To use GUI, you need to open a terminal and type in:
$ lirtmats gui
To use CLI, open a terminal and type in command with required arguments, something like:
lirtmats cli \
--input-data "./data/df_pos_3.tsv" \
--input-sep "tab" \
--col-idx "1, 2, 3, 4" \
--rt-path "" \
--rt-sep "tab" \
--rt-tol "5.0" \
--ion-mode "pos" \
--save-db \
--summ-type "xlsx" \
Execution of this command line will produce df_pos_3_rtm.db and df_pos_3_rtm.xlsx in the directory ./data/. If the summ-type is tsv or csv, files df_pos_3_rtm_s.tsv or df_pos_3_rtm_s.csv and df_pos_3_rtm_m.tsv or df_pos_3_rtm_m.csv will be saved into ./data.
For the best practice, you can create a bash script .sh (Linux and MacOS) or Windows script .bat to contain these CLI arguments. Change parameters in these files each time when processing new data set.

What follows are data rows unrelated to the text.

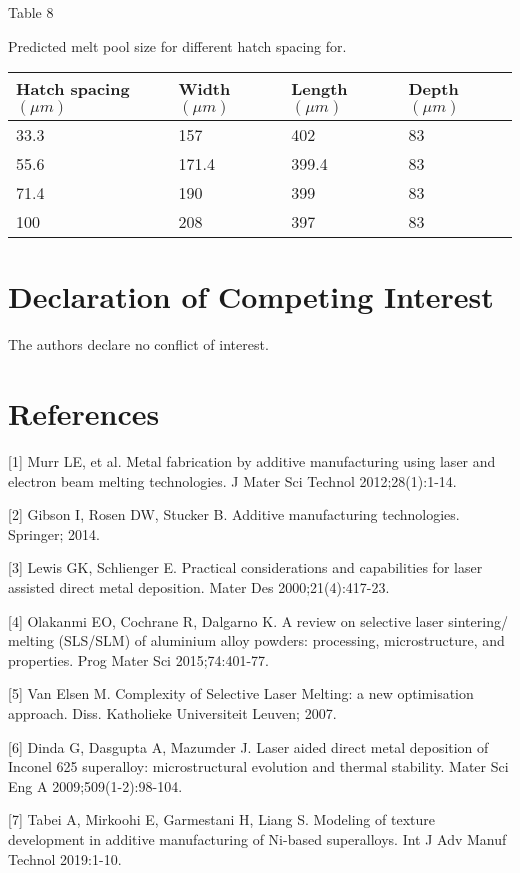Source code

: \documentclass[10pt]{article}
\begin{document}
Table 8

Predicted melt pool size for different hatch spacing for.

\begin{center}
\begin{tabular}{llll}
\hline
Hatch spacing $(\mu m)$ & Width $(\mu m)$ & Length $(\mu m)$ & Depth $(\mu m)$ \\
\hline
33.3 & 157 & 402 & 83 \\
55.6 & 171.4 & 399.4 & 83 \\
71.4 & 190 & 399 & 83 \\
100 & 208 & 397 & 83 \\
\hline
\end{tabular}
\end{center}

\section*{Declaration of Competing Interest}
The authors declare no conflict of interest.

\section*{References}
[1] Murr LE, et al. Metal fabrication by additive manufacturing using laser and electron beam melting technologies. J Mater Sci Technol 2012;28(1):1-14.

[2] Gibson I, Rosen DW, Stucker B. Additive manufacturing technologies. Springer; 2014.

[3] Lewis GK, Schlienger E. Practical considerations and capabilities for laser assisted direct metal deposition. Mater Des 2000;21(4):417-23.

[4] Olakanmi EO, Cochrane R, Dalgarno K. A review on selective laser sintering/ melting (SLS/SLM) of aluminium alloy powders: processing, microstructure, and properties. Prog Mater Sci 2015;74:401-77.

[5] Van Elsen M. Complexity of Selective Laser Melting: a new optimisation approach. Diss. Katholieke Universiteit Leuven; 2007.

[6] Dinda G, Dasgupta A, Mazumder J. Laser aided direct metal deposition of Inconel 625 superalloy: microstructural evolution and thermal stability. Mater Sci Eng A 2009;509(1-2):98-104.

[7] Tabei A, Mirkoohi E, Garmestani H, Liang S. Modeling of texture development in additive manufacturing of Ni-based superalloys. Int J Adv Manuf Technol 2019:1-10.
\end{document}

For example, there are lirtmats_cli.sh and lirtmats_cli.bat in https://github.com/wanchanglin/lirtmats/tree/master/examples.

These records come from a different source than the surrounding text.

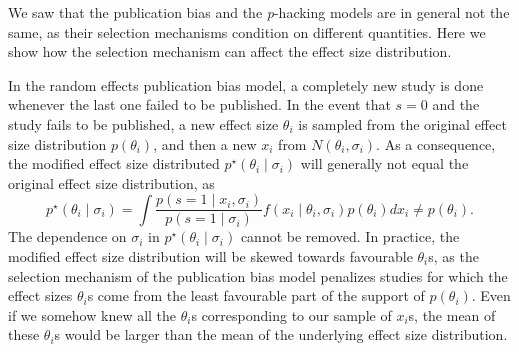 \documentclass[useAMS,usenatbib,referee]{biom}
\begin{document}


We saw that the publication bias and the \textit{p}-hacking models are in general not the same, as their selection mechanisms condition on different quantities. Here we show how the selection mechanism can affect the effect size distribution.

In the random effects publication bias model, a completely new study is done whenever the last one failed to be published. In the event that $s=0$ and the study fails to be published, a new effect size $\theta_i$ is sampled from the original effect size distribution $p(\theta_i)$, and then a new $x_i$ from $N(\theta_i,\sigma_i)$. As a consequence, the modified effect size distributed $p^\star(\theta_i\mid \sigma_i)$ will generally not equal the original effect size distribution, as
\[
p^\star(\theta_i\mid \sigma_i)=\int\frac{p(s=1\mid x_i, \sigma_i)}{p(s=1\mid\sigma_i)}f(x_i \mid \theta_i, \sigma _i) p(\theta_i) dx_i\neq p(\theta_i).
\]
The dependence on $\sigma_i$ in $p^\star(\theta_i\mid \sigma_i)$ cannot be removed. In practice, the modified effect size distribution will be skewed towards favourable $\theta_i$s, as the selection mechanism of the publication bias model penalizes studies for which the effect sizes $\theta_i$s come from the least favourable part of the support of $p(\theta_i)$. Even if we somehow knew all the $\theta_i$s corresponding to our sample of $x_i$s, the mean of these $\theta_i$s would be larger than the mean of the underlying effect size distribution. %

\end{document}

For Linux and MacOS terminal:
$ chmod +x lirtmats_cli.sh $ ./lirtmats_cli.sh
For Windows terminal:
$ lirtmats_cli.bat
Note that if users use xlsx files for input data and reference file when using GUI or CLI, all data must be in the first sheet. If you use LiRTMaTS functions in your python scripts, there are no such requirements.